Jesus said to his disciples, “I tell you, do not worry about your life, what you will eat, or about your body, what you will wear … Consider the ravens: They neither sow nor reap, they have neither storehouse nor barn, and yet God feeds them. —Luke 12:22-24
To our ears, this text seems simplistic, extreme, or naive. And in the wake of the recent global meltdown of financial markets, Jesus’ counsel not to be anxious seems frankly absurd. If we Christians pay attention to this scripture at all, it is sentimentalized as Jesus’ cute but irrelevant “St. Francis moment.” The notion of an economic relationship with nature unmediated by our industry (in both senses) is, well, for the birds.

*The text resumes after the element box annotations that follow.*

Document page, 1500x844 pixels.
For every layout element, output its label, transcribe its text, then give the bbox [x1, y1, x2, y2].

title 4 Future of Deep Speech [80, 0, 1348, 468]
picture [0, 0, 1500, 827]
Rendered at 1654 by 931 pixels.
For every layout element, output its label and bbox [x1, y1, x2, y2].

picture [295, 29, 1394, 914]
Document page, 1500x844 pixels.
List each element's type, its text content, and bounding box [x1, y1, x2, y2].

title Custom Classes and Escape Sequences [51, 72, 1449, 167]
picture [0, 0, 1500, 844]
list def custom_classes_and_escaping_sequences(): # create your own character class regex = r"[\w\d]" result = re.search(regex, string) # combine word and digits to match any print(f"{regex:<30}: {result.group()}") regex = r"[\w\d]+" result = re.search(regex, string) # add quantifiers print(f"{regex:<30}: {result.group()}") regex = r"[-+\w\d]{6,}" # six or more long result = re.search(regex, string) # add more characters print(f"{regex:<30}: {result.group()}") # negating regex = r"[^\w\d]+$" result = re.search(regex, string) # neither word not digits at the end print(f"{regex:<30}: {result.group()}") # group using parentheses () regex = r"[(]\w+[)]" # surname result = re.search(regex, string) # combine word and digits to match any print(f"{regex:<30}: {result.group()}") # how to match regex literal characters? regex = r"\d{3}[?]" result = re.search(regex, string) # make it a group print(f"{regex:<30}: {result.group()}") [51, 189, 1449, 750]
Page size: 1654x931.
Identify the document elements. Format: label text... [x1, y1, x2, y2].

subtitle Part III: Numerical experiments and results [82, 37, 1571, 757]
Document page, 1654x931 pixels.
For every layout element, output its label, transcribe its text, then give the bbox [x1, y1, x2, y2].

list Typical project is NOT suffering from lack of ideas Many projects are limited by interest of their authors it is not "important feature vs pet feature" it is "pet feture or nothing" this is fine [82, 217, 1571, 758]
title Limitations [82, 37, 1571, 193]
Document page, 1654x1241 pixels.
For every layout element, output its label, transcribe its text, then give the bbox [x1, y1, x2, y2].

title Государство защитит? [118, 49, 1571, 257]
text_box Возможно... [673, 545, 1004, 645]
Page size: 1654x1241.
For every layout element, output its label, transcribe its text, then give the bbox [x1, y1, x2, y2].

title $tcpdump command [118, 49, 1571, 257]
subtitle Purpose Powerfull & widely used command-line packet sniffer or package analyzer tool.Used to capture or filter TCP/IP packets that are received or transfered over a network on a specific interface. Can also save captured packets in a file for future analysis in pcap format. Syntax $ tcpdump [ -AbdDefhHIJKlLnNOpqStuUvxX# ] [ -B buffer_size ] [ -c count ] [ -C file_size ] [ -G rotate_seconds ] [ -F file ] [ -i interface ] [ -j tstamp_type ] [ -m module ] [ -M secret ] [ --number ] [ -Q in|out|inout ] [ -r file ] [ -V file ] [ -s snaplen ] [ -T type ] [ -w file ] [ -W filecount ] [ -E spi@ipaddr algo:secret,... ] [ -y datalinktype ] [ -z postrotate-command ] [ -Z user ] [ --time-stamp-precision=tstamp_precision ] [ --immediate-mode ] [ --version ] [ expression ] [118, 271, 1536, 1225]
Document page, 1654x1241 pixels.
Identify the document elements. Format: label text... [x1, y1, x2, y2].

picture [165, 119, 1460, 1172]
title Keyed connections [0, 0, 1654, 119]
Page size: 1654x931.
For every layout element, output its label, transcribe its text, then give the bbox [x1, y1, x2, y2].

This is because Jesus’ vision here cuts deeply against the grain of our most sacred modern assumptions about the relationship between economics, the environment, and faith. We do not believe nature is personal or beneficent, but that our material survival depends upon our technological ability to re-engineer it. Our functional faith (despite our religious professions) lies in our ability to manage scarce resources in a way that promotes economic growth (and market advantage). But the recent economic crisis, as well as growing disparities in wealth and a looming ecological apocalypse, are forcing us to question these orthodoxies.
A few years ago journalist William Greider wrote, “The operating principles of capitalism have become dangerously obsolete. The house of economics is due for major renovation, if not a complete tear-down ... As it presently functions, capitalism encourages human pathologies—embodying irresponsibility as a central requirement in its operating routines.” He concluded, “Above all, we need a new narrative of American capitalism.”